____ SUPPLIED RECORDS
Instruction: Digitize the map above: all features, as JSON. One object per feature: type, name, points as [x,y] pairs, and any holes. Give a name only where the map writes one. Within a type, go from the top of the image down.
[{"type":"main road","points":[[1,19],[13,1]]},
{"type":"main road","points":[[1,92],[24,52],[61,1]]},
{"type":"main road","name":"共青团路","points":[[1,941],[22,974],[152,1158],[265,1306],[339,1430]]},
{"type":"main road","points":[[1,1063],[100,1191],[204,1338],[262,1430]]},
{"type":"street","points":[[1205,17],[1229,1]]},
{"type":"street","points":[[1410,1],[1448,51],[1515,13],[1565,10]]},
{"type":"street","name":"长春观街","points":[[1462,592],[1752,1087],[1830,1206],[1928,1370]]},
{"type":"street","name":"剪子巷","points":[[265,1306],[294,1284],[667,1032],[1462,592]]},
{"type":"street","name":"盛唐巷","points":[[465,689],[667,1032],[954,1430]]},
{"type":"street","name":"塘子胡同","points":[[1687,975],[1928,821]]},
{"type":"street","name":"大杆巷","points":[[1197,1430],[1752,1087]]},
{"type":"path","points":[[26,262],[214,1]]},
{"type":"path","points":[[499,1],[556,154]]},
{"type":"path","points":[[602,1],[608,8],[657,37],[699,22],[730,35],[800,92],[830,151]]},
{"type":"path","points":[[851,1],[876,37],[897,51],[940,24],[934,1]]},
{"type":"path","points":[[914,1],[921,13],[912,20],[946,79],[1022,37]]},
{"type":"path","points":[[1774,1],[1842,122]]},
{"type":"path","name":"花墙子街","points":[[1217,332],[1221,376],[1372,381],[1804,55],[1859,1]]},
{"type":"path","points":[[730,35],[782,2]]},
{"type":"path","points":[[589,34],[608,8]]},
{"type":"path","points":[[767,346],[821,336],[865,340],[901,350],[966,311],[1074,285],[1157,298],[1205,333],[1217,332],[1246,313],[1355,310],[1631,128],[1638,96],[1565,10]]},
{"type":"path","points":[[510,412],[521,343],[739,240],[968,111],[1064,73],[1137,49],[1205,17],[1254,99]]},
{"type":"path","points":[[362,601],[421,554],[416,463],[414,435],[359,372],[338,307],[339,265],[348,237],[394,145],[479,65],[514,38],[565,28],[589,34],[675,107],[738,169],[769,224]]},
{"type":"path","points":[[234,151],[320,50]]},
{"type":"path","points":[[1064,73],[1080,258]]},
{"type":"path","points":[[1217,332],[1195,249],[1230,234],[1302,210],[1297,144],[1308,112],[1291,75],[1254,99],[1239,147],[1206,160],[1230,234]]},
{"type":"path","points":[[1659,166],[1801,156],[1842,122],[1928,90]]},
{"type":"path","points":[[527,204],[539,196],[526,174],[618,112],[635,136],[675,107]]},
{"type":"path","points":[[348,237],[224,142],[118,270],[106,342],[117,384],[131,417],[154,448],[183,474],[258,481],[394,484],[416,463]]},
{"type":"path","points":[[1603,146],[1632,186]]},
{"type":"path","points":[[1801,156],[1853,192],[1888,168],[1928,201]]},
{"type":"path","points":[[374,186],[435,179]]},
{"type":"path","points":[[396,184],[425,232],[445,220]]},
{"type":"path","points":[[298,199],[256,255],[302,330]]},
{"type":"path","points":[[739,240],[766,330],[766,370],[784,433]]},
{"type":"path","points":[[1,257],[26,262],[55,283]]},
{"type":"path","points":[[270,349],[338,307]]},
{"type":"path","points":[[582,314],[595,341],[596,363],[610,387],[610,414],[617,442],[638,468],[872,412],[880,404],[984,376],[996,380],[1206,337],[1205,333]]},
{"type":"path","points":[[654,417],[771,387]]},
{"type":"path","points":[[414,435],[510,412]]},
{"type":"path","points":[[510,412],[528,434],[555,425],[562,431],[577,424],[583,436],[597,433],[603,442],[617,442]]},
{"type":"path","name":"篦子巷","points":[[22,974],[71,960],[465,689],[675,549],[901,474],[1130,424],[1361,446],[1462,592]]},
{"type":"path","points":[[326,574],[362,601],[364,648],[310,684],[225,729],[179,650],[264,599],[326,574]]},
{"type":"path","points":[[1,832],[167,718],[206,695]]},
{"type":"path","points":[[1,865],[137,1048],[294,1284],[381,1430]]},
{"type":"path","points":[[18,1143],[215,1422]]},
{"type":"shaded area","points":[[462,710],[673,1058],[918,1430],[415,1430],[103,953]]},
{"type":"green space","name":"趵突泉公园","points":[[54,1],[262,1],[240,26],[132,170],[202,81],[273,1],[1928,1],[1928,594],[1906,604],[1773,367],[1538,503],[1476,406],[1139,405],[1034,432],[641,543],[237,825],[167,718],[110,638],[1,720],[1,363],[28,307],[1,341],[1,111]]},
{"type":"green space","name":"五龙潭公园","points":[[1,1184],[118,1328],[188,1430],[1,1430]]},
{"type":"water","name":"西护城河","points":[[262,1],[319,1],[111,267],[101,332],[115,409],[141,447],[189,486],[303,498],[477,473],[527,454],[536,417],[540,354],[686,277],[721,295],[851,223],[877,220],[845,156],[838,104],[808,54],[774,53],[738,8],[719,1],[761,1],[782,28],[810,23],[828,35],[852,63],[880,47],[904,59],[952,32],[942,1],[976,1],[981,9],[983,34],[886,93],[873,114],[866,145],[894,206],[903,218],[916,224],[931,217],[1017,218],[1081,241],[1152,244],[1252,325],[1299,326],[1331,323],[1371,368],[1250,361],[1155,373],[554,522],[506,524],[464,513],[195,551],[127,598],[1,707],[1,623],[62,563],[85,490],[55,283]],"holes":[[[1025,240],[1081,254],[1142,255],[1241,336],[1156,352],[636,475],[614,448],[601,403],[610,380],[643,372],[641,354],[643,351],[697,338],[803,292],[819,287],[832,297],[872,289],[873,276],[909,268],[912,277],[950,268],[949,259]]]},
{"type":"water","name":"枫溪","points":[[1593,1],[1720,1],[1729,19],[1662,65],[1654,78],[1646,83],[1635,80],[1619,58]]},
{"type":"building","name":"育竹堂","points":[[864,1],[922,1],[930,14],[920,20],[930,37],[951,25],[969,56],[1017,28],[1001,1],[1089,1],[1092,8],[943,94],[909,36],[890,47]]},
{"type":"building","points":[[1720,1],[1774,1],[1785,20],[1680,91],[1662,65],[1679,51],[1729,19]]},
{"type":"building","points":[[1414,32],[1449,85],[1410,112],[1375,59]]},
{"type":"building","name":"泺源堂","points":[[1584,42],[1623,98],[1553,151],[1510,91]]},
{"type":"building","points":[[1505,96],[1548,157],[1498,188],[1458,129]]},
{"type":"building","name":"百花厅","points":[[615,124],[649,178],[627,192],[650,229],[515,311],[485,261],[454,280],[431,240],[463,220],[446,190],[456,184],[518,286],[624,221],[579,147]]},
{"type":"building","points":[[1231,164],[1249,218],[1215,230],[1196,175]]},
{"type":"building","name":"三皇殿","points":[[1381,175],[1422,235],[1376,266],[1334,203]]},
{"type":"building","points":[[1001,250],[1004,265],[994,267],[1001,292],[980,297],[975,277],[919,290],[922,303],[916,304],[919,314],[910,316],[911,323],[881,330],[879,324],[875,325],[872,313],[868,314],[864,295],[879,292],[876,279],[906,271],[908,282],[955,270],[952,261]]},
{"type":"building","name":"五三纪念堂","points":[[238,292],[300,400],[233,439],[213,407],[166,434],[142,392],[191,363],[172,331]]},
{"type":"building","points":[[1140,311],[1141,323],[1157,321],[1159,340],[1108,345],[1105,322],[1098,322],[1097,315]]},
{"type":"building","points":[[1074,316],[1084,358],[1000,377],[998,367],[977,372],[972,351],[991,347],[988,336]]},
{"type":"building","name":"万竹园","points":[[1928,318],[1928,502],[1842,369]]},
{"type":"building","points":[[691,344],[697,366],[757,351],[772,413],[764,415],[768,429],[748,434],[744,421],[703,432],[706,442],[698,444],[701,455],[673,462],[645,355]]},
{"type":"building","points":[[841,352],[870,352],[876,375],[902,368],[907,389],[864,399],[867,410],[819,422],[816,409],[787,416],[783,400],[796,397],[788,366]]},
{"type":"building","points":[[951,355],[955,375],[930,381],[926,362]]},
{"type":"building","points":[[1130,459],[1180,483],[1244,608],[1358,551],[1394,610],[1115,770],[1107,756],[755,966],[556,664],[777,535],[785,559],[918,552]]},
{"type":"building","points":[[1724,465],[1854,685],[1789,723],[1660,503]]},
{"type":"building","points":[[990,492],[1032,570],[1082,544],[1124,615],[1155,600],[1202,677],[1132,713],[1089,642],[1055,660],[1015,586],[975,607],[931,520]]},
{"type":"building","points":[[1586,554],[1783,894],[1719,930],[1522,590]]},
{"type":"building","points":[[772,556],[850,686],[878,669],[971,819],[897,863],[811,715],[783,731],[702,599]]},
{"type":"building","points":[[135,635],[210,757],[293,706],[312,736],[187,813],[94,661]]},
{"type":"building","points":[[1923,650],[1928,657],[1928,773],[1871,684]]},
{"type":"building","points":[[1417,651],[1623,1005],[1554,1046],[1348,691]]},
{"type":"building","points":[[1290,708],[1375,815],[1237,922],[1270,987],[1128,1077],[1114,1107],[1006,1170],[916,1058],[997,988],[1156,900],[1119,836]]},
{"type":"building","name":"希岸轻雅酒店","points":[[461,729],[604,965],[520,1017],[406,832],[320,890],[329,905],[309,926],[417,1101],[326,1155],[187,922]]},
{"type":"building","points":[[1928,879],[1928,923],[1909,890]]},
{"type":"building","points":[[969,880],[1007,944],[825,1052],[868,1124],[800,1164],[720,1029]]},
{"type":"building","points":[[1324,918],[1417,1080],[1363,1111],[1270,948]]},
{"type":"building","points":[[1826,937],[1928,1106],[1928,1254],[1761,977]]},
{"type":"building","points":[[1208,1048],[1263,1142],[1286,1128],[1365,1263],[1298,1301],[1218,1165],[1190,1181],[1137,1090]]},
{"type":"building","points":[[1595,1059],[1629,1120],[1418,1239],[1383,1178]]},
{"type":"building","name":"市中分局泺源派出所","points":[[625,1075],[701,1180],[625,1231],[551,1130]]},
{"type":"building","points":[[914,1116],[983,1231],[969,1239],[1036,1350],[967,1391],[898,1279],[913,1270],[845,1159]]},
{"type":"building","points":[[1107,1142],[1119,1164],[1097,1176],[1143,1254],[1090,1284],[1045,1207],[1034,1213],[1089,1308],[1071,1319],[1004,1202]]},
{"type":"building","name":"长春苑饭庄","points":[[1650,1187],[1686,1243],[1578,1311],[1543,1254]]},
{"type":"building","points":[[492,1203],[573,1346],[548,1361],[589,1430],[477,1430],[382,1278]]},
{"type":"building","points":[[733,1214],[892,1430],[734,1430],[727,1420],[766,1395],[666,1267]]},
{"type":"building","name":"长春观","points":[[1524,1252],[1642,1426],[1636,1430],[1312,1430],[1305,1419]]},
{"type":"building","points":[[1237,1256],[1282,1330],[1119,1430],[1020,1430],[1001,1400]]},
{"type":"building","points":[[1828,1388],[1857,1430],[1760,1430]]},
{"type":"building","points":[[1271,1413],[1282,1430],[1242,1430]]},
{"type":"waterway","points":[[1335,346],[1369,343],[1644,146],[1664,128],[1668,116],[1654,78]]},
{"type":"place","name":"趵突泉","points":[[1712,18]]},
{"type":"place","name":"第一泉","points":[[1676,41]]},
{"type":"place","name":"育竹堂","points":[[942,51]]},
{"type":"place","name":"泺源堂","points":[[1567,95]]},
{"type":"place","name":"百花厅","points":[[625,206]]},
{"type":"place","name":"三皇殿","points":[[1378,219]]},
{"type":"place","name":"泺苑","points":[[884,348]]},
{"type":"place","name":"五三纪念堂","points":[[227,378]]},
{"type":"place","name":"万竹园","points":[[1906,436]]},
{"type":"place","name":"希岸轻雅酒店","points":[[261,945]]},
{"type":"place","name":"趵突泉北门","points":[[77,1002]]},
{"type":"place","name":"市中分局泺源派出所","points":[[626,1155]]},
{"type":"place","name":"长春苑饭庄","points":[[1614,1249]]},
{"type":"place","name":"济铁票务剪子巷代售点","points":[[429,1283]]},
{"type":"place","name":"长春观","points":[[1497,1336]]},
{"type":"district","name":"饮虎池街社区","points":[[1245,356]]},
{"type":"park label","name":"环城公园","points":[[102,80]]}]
________
§ WORK TASK
Scanning the data above, copy out every line where "市中分局泺源派出所" is found.

§ TASK RESPONSE
{"type":"building","name":"市中分局泺源派出所","points":[[625,1075],[701,1180],[625,1231],[551,1130]]},
{"type":"place","name":"市中分局泺源派出所","points":[[626,1155]]},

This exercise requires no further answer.